30.000 woorden van Charlie
Kaat Vrancken
30.000 woorden van Charlie
Amsterdam · Antwerpen Em. Querido’s Uitgeverij bv 2011
Met speciale dank aan mijn redacteur, Belle Kuijken.
www.queridojeugdboeken.nl Copyright © 2011 Kaat Vrancken Niets uit deze uitgave mag worden verveelvoudigd en /of openbaar gemaakt, in enige vorm of op welke wijze ook, zonder voorafgaande schriftelijke toestemming van Em. Querido’s Uitgeverij bv, Singel 262, 1016 ac Amsterdam. Omslag Maarten Deckers isbn 978 90 451 1242 8 / nur 285
Voor Hannah
Inschrijvingsformulier Schrijfmarathon Naam: Charlie Jansen Leeftijd: 16 Klas: 502 B Leerkracht: Mevrouw Sarah Hendrickx Ik, Charlie Jansen beloof een verhaal van 30.000 woorden te schrijven gedurende 1 maand (ca. 1000 woorden per dag).

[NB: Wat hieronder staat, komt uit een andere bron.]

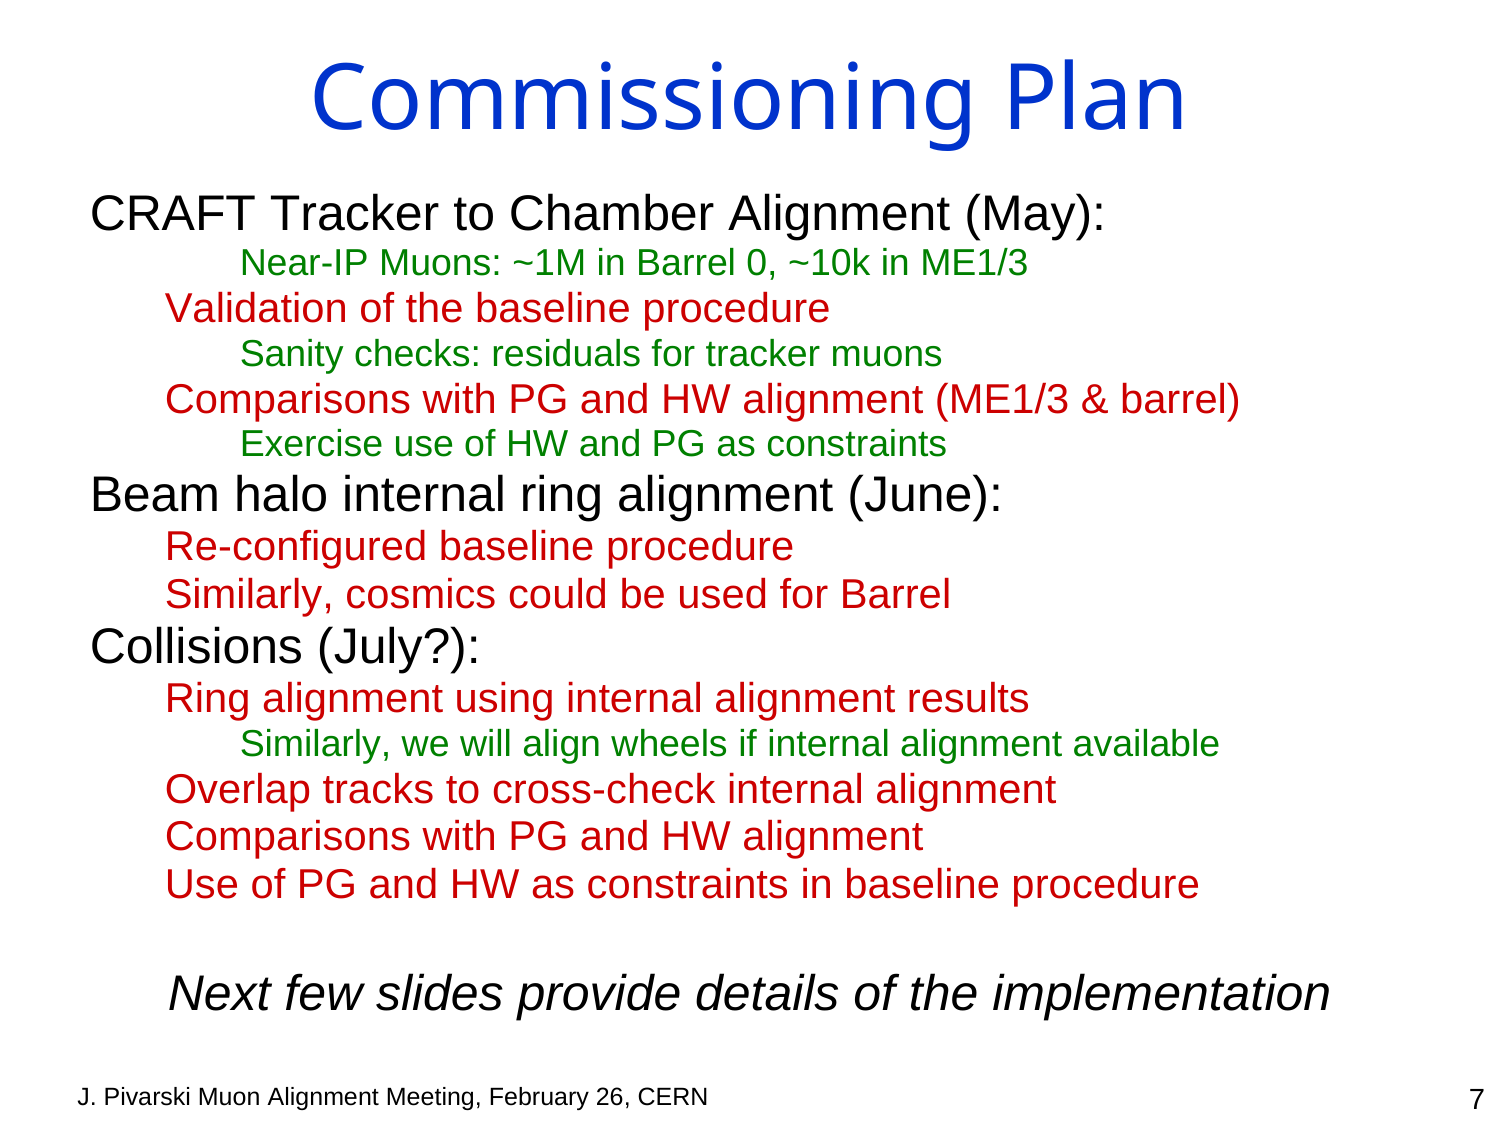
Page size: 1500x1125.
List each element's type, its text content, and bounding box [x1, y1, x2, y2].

list CRAFT Tracker to Chamber Alignment (May): Near-IP Muons: ~1M in Barrel 0, ~10k in ME1/3 Validation of the baseline procedure Sanity checks: residuals for tracker muons Comparisons with PG and HW alignment (ME1/3 & barrel) Exercise use of HW and PG as constraints Beam halo internal ring alignment (June): Re-configured baseline procedure Similarly, cosmics could be used for Barrel Collisions (July?): Ring alignment using internal alignment results Similarly, we will align wheels if internal alignment available Overlap tracks to cross-check internal alignment Comparisons with PG and HW alignment Use of PG and HW as constraints in baseline procedure Next few slides provide details of the implementation [75, 187, 1426, 1088]
title Commissioning Plan [75, 0, 1426, 187]
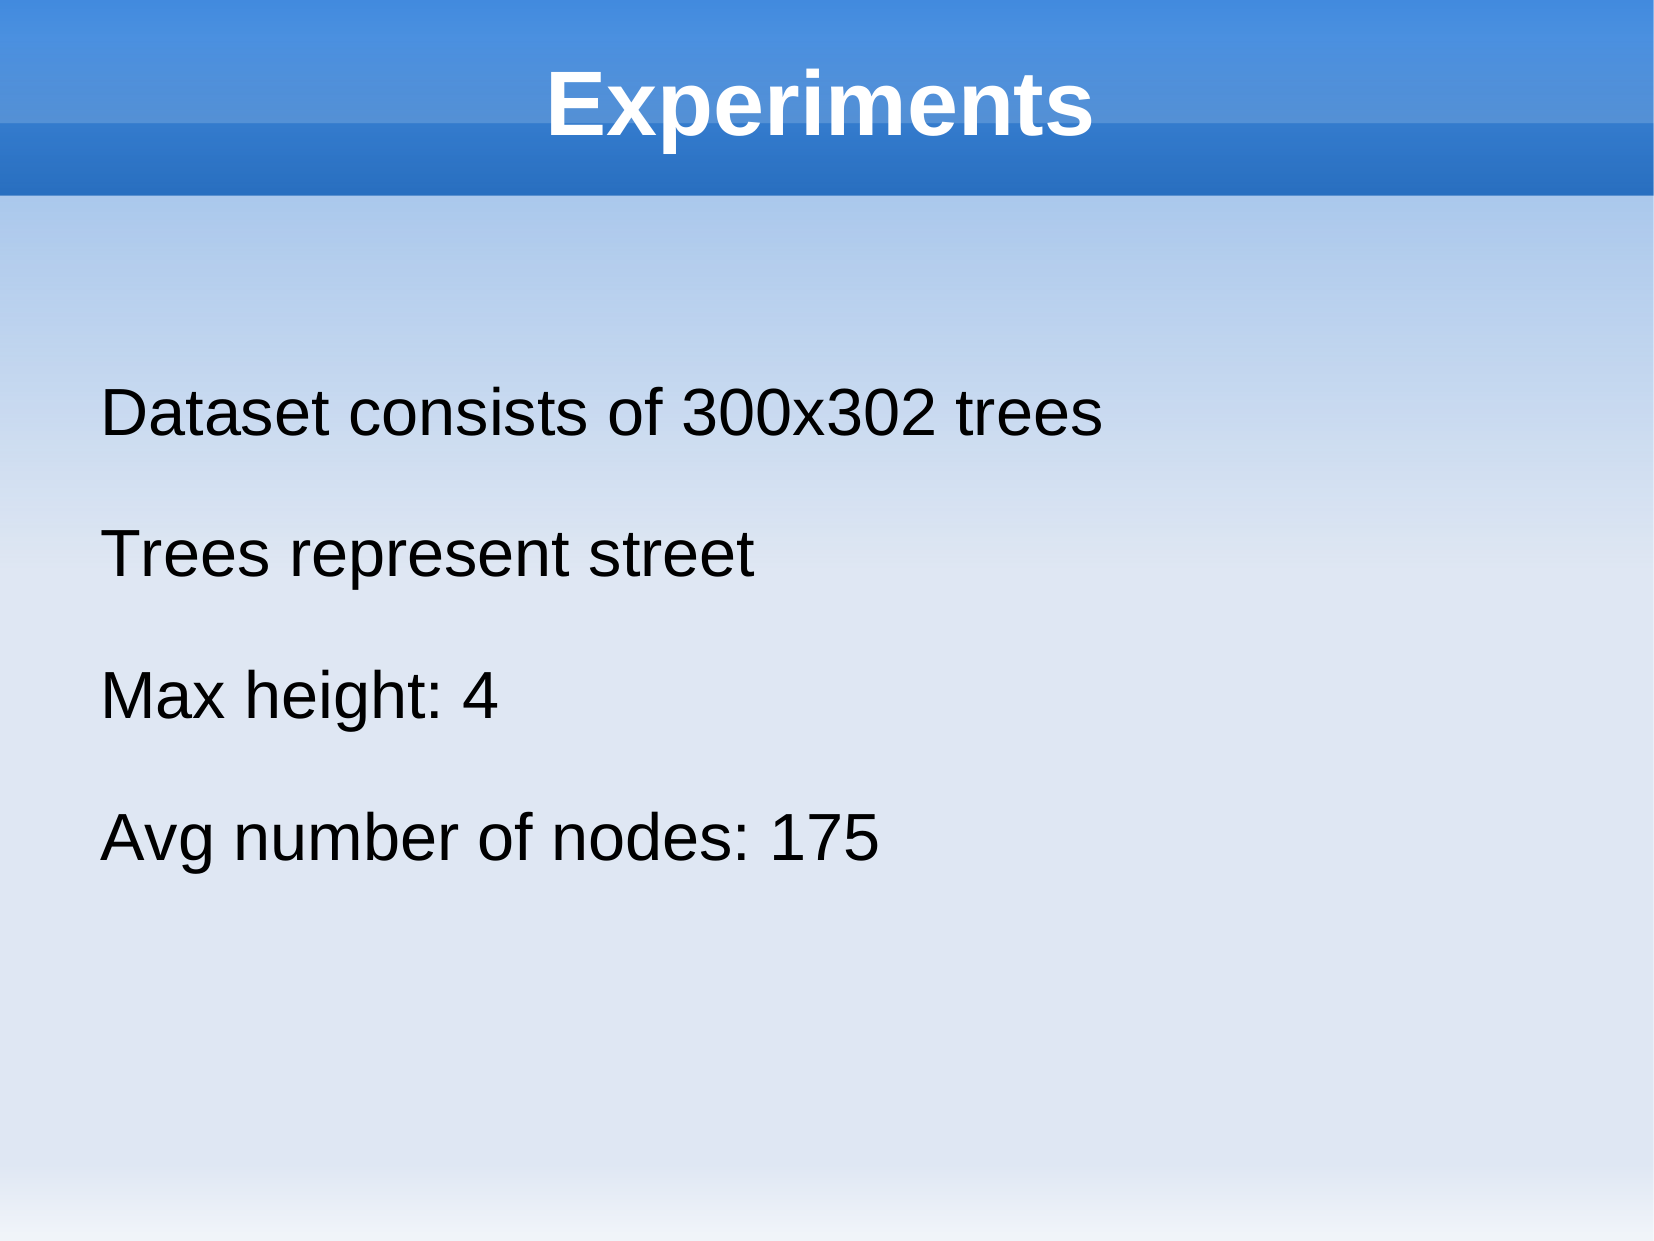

Opgeven staat niet in het woordenboek van de Schrijfmarathon. Als ik dit toch doe, mogen mijn klasgenoten mij een week lang aanspreken met: Luilak, Lafaard en Spelbreker. Uiteraard wil ik de doelstelling van de schrijfgroep niet in gevaar brengen en doe ik er alles aan om mijn 30.000 woorden te behalen. Leuk: • ik hoef mij niets aan te trekken van grammaticale regels, zinsbouw en woordkeuze • ik mag zelfs dt-fouten maken • ik hoef mijn verhaal aan niemand te laten lezen als ik dat niet wil
Handtekening Datum: Charlie Jansen 28 april Handtekening getuige
S. Hendrickx Startdatum: 1
mei Einddatum: 31 mei
Dag 1 Tip van Sarah: Je weet niet waar te beginnen? Begin om ’t even waar in je verhaal. Er bestaat geen fout begin. Go for it!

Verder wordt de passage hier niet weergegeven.